▶ _What to do_:
Repeat every line of the listing below word for word, but omit the pictures.

▶ _Data to process_:
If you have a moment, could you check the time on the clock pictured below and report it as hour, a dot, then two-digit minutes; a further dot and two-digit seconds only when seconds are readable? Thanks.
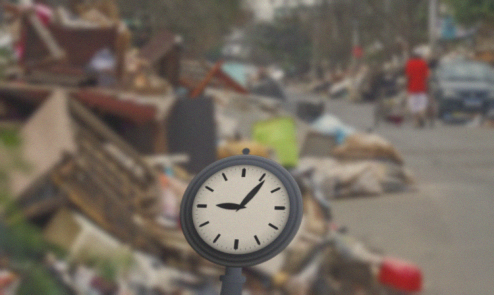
9.06
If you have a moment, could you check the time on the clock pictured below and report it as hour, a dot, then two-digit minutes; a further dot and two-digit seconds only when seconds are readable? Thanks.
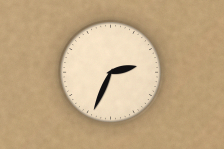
2.34
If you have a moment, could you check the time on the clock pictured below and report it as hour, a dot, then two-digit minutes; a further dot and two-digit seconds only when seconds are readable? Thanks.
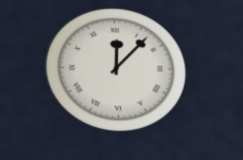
12.07
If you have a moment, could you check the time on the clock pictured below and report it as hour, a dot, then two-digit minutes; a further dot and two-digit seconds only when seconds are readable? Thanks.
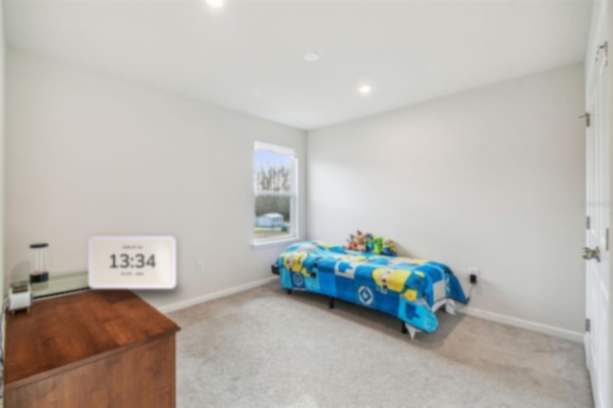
13.34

▶ _Worked solution_:
If you have a moment, could you check the time on the clock pictured below and report it as hour, a dot, then two-digit minutes; a further dot and two-digit seconds only when seconds are readable? Thanks.
9.06
If you have a moment, could you check the time on the clock pictured below and report it as hour, a dot, then two-digit minutes; a further dot and two-digit seconds only when seconds are readable? Thanks.
2.34
If you have a moment, could you check the time on the clock pictured below and report it as hour, a dot, then two-digit minutes; a further dot and two-digit seconds only when seconds are readable? Thanks.
12.07
If you have a moment, could you check the time on the clock pictured below and report it as hour, a dot, then two-digit minutes; a further dot and two-digit seconds only when seconds are readable? Thanks.
13.34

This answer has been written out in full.